CREATE TABLE first_table (
    ts TIMESTAMP,
    val DOUBLE PRECISION
);

The table is by default split into several shards on a single node cluster. You can check this by running:

SHOW CREATE TABLE first_table;

Which should output the following:

CREATE TABLE IF NOT EXISTS "doc"."first_table" (
    "ts" TIMESTAMP WITH TIME ZONE,
    "val" DOUBLE PRECISION
)
CLUSTERED INTO 4 SHARDS

By default, ingested data is distributed evenly across all available shards. Although you can influence that distribution by specifying a routing column, in many cases it is best to keep the default settings to avoid any unbalanced distribution.

Partitioning

CrateDB also supports splitting up data across another dimension with partitioning. You can think of a partition as a set of shards. For each partition, the number of shards defined by CLUSTERED INTO x SHARDS are created, when a first record with a specific partition key is inserted.

In the following example - which represents a very simple time-series use-case - we added another column part that automatically generates the current month upon insertion from the ts column. The part column is further used as the partition key.

CREATE TABLE second_table (
    ts TIMESTAMP,
    val DOUBLE PRECISION,
    part GENERATED ALWAYS AS date_trunc('month',ts)
) PARTITIONED BY(part);

When inserting a record with the following statement:

INSERT INTO second_table (ts, val) VALUES (1617823229974, 1.23);

and then querying for the total amount of shards for the table:

SELECT COUNT(*) FROM sys.shards
WHERE table_name = 'second_table';

We can see that the table is split into 4 shards.

Adding another record to the table with a different partition key (i.e. different month):

INSERT INTO second_table (ts, val) VALUES (1620415701974, 2.31);

We can see that there are now 8 shards for the table second_table in the cluster.

Danger

Over-sharding and over-partitioning

Sharding can drastically improve the performance on large datasets. However, having too many small shards will most likely degrade performance. Over-sharding and over-partitioning are common flaws leading to an overall poor performance.

As a rule of thumb, a single shard should hold somewhere between 5 - 100 GB of data.

To avoid oversharding, CrateDB by default limits the number of shards per node to 1000. Any operation that would exceed that limit, leads to an exception.
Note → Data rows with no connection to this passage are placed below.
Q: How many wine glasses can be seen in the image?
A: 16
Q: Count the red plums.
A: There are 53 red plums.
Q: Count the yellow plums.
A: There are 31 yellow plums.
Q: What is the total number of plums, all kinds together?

How to choose your sharding and partitioning strategy

An optimal sharding and partitioning strategy always depends on the specific use case and should typically be determined by conducting benchmarks across various strategies. The following steps provide a general guide for a benchmark.
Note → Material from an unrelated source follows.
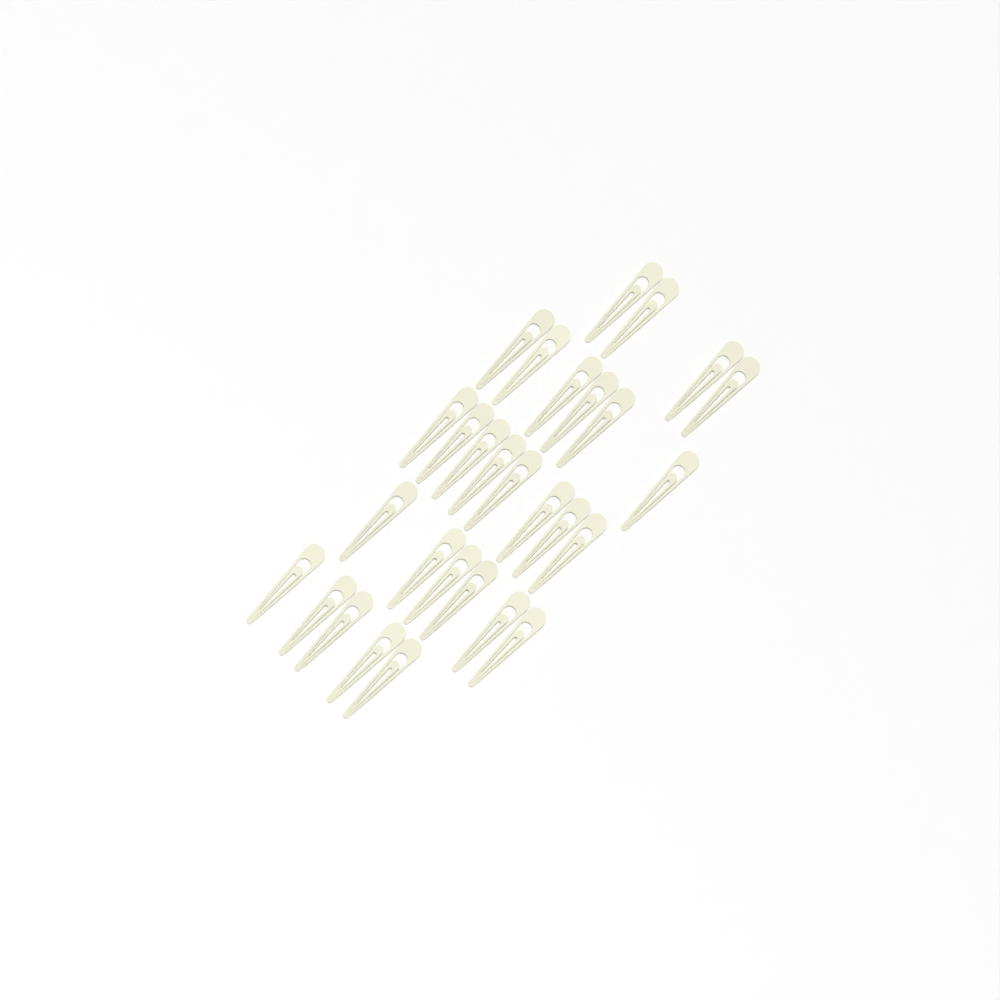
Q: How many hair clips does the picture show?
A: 29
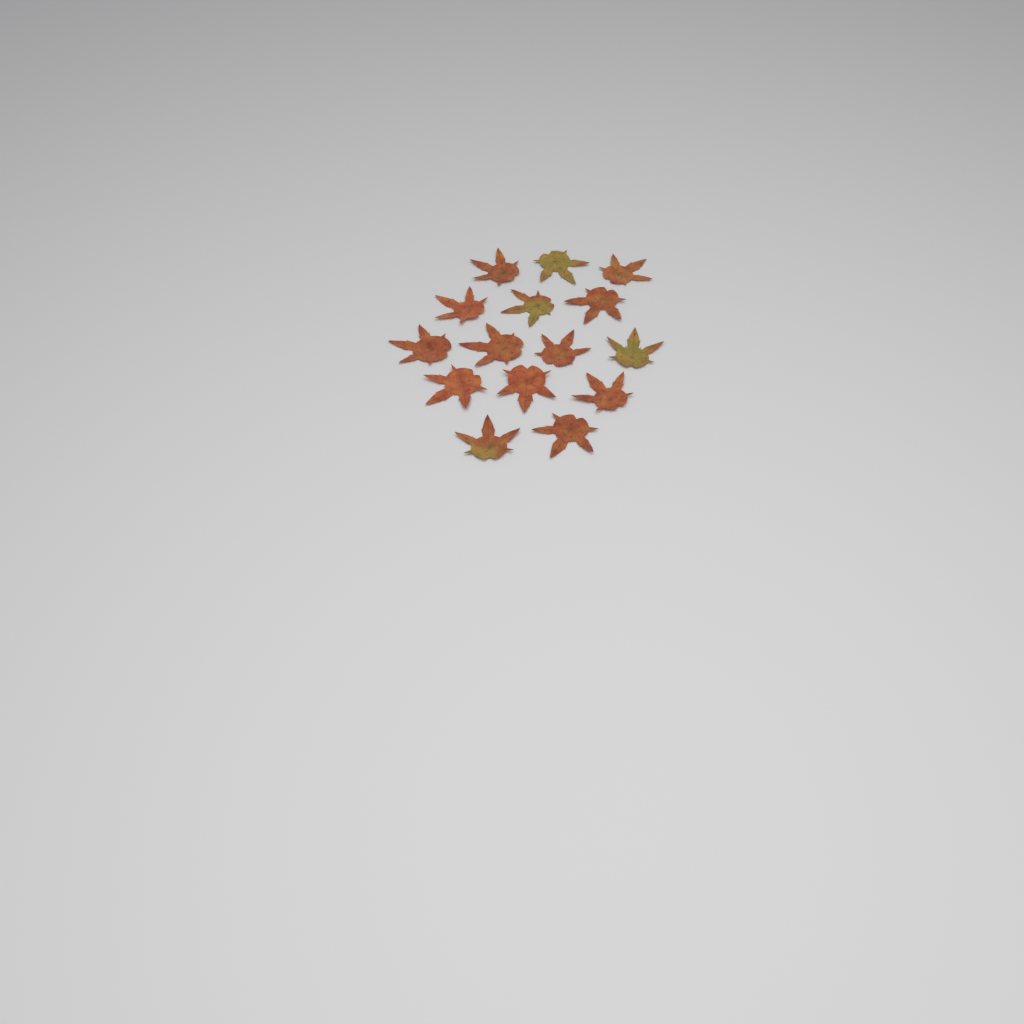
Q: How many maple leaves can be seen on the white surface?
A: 15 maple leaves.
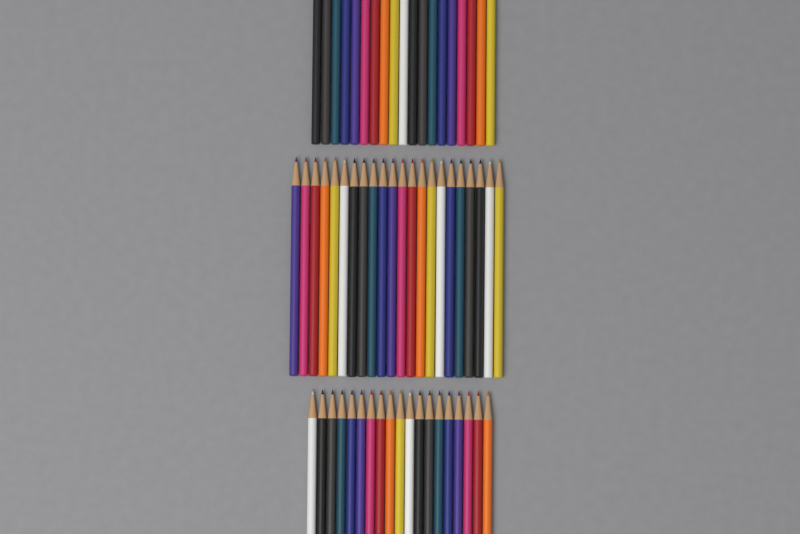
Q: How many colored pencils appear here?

  • Identify the ingestion rate

  • Identify the record size

  • Calculate the throughput

Then, to calculate the number of shards, you should consider that the size of each shard should roughly be between 5 - 100 GB, and that each node can only manage up to 1000 shards.

Time-series example

To illustrate the steps above, let’s use them on behalf of an example. Imagine you want to create a partitioned table on a three-node cluster to store time-series data with the following assumptions:

  • Inserts: 1.000 records/s

  • Record size: 128 byte/record

  • Throughput: 125 KB/s or 10.3 GB/day

Given the daily throughput is around 10 GB/day, the monthly throughput is 30 times that (~ 300 GB). The partition column can be day, week, month, quarter, etc. So, assuming a monthly partition, the next step is to calculate the number of shards with the shard size recommendation (5 - 100 GB) and the number of nodes in the cluster in mind.

With three shards, each shard will hold 100 GB (300 GB / 3 shards), which is too close to the upper limit. With six shards, each shard will manage 50 GB (300 GB / 6 shards) of data, which is closer to the recommended size range (5 - 100 GB).
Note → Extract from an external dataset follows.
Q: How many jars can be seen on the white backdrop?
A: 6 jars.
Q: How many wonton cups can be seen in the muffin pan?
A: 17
CREATE TABLE timeseries_table (
    ts TIMESTAMP,
    val DOUBLE PRECISION,
    part GENERATED ALWAYS AS date_trunc('month',ts)
) CLUSTERED INTO 6 SHARDS
PARTITIONED BY(part);

Assuming a weekly partition for the same example (7 days × 10 GB/day = 70 GB/week), three shards per partition would work well resulting in ~ 24 GB per shard.

Above, we demonstrated how both monthly partitioning with 6 shards, and weekly partitioning with 3 shards work for the use case. In general, you should also consider to evaluate the query patterns of your use case, in order to find a good partitioning interval matching the characteristics of your data.